C’est l’histoire de nos mères, de nos grands-mères, des femmes de nos lignées, celles disparues, celles qui nous accompagnent, celles qui sont nous. C’est l’histoire des filles de fermes, des femmes de l’amour, des mères de labours, des désirs et des mains ficelés, corsetés, liés, humiliés, serrés, desserrés. C’est l’histoire des fleurs sauvages, indomptables, aux racines profondes, ancrées dans le sol sec des champs pauvres, en friche, l’histoire de filles de rien, de femmes de tout, de celles qui nous tiennent la main et nous libèrent., fantômes de nos nuits, fantômes de nos vies. Celles qui fondent, frondent nos mots aux travers nos envies, des disparitions et des oublis, des cendres et des feux, des libertés et des désirs, l’enfance laissant place à la femme. C’est l’histoire de nos violences, de nos fatigues, de nos insatiables et bruyantes vies, du quotidien arraché à nos profondes racines, à nos sauvageries mortes, à nos envies domestiquées, à nos libertés écrites.
C’est l’histoire du mouron des champs.
C’est l’histoire du cœur qui gonfle et apprend à vivre.
« Nous ferons de nos vies des œuvres de joie et d’attisement. »
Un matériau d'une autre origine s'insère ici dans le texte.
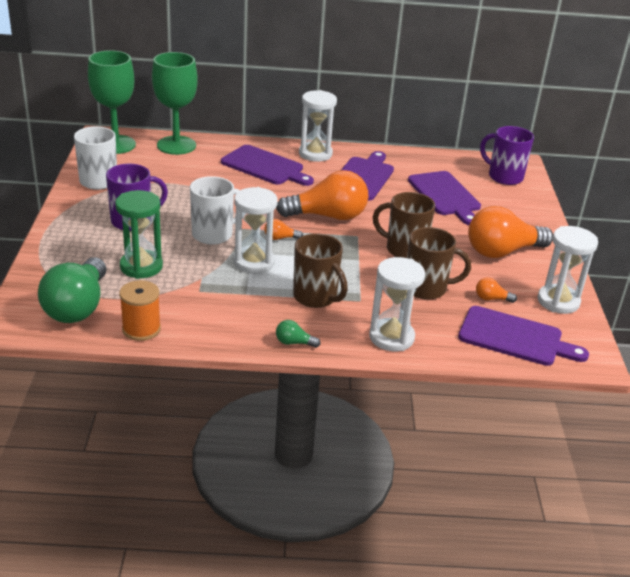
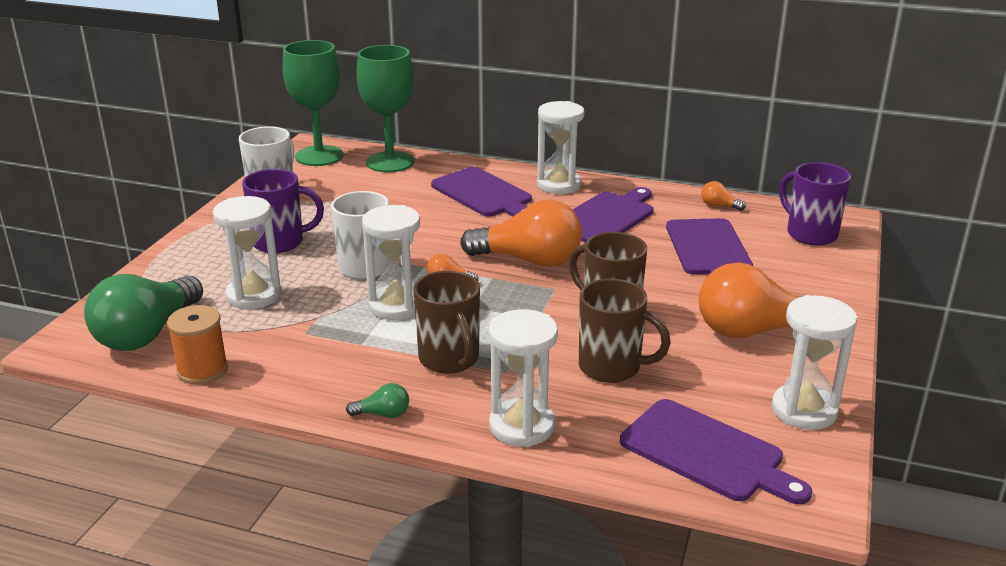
camera: 20 degrees right, 5 degrees down
(141, 266) = (254, 295): green hourglass -> white hourglass
(294, 343) = (383, 414): green light bulb -> green light bulb turned 150 degrees clockwise
(491, 299) = (700, 393): orange light bulb -> orange light bulb (719, 206)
Il y a la poésie, la beauté des mots et des silences de Marie-Hélène Voyer, la mélancolie et le poids des heures, des labours portés par celles qui nous ont précédées, ont creusé les sillons de l’âpreté des terres, des emprises des hommes et des travaux domestiques. La poésie libre de celles qui nous ont façonné, ont trimé sur la liberté et la disparition des affranchissements, des désirs. On côtoie les fantômes de nos mères, de nos égarements et incertitudes, de nos chantiers de ruines et de pertes, des inquiétudes passagères et celles profondes, ancrées, encrées dans le noir de nos cœur et âmes. Les ombres planent, plantant les graines du corsage lié, des habitudes et des souvenirs.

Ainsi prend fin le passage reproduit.